Que parlez-vous de crime ? Et de quel front, Seigneur,
Pouvez-vous me vanter les bontés d’un Vainqueur
Qu’on a vu jusqu’ici de ſang inſatiable,
Par d’éclatans forfaits ſe rendre mémorable ?
Quoi ? ne peut-il ſouffrir Mandane entre nos mains ?
Lui qui bravant les loix des Dieux & des humains,
Sur de pompeux débris vient d’élever son Trône ?
N’a-t-il pas mis aux fers Sardis & Babylone ?

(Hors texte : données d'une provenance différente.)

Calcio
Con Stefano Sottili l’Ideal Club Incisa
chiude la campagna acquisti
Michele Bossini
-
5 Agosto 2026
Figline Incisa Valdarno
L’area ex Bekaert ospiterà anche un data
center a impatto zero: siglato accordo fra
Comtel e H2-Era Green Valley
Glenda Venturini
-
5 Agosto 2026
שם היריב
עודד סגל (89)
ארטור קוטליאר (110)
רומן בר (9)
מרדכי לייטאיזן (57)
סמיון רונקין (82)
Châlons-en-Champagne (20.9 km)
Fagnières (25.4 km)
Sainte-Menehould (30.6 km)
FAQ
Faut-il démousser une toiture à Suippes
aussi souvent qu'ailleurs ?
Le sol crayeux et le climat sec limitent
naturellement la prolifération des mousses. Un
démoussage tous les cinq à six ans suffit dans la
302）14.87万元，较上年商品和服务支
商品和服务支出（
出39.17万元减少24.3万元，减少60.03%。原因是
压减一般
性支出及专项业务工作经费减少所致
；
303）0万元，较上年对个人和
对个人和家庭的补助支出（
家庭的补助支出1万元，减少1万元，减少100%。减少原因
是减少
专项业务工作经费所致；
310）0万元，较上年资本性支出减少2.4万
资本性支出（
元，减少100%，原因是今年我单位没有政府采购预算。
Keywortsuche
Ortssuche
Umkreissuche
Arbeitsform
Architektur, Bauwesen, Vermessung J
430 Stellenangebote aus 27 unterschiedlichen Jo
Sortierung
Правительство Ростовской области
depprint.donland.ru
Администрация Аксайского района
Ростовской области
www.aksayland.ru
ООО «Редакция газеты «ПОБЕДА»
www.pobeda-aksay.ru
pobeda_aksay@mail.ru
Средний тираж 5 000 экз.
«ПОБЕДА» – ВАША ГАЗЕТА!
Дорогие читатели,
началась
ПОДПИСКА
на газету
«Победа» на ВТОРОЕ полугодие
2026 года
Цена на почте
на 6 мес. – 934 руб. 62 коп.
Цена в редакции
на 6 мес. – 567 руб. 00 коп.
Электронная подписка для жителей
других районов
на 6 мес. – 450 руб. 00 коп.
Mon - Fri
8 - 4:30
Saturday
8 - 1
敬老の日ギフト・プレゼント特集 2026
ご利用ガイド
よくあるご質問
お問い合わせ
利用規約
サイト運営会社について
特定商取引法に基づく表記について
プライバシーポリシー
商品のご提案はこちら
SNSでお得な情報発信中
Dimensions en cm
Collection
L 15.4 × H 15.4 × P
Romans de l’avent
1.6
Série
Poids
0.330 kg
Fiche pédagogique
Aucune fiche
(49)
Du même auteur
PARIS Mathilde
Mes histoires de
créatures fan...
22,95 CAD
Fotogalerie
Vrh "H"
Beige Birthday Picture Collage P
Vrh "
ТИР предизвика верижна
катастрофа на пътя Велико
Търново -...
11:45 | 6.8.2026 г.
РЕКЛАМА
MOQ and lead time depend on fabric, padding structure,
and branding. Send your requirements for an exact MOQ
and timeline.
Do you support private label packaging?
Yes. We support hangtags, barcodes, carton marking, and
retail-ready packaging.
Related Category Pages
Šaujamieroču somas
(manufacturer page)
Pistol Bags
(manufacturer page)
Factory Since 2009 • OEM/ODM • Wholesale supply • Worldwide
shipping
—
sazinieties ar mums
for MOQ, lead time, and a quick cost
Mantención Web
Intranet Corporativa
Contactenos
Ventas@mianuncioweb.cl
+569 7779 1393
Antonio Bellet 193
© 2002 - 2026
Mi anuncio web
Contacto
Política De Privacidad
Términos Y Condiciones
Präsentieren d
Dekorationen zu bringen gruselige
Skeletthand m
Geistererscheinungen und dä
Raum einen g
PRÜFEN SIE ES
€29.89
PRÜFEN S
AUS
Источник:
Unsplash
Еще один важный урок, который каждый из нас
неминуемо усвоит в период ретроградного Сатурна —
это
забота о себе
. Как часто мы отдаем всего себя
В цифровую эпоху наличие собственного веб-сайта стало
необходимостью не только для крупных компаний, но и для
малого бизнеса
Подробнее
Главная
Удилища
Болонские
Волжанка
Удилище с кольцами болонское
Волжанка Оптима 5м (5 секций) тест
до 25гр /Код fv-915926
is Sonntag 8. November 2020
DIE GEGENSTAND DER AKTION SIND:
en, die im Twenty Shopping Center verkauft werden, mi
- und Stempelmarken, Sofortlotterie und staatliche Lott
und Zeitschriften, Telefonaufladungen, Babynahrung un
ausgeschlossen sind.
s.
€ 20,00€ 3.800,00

Et ſemant en tous lieux l’épouvante & l’horreur,
Jusqu’aux murs de Memphis étendu ſa fureur ?
Dans quel coin de l’Aſie eſt-il encor des Princes
Dont il n’ait par le fer ravagé les Provinces,
Il traîne après ſon char vingt captifs couronnés.
Qui lui donne ce droit ſur ces infortunés ?
Cependant il ſe plaint, il accuſe, il condamne ;
C’eſt un crime, dit-il, que retenir Mandane :
Tandis qu’il foule aux pieds tant de Rois abatus ;
Et qu’il met ſes fureurs au nombre des vertus,
Pour obtenir de moi la Princeſſe qu’il aime,
Aux trônes uſurpés qu’il renonce lui-même
Que par un noble exemple il oſe m’exciter,
Et je verrai, Seigneur, ſi je dois l’imiter.

Artabase.

Je ſuis ſurpris, Madame, & je ne puis m’en taire :
Vous blâmez un Héros que l’Univers revére.
Cependant ſes vertus, malgré vos ſoins jaloux,
Ont fait aſſez de bruit pour venir juſqu’à vous.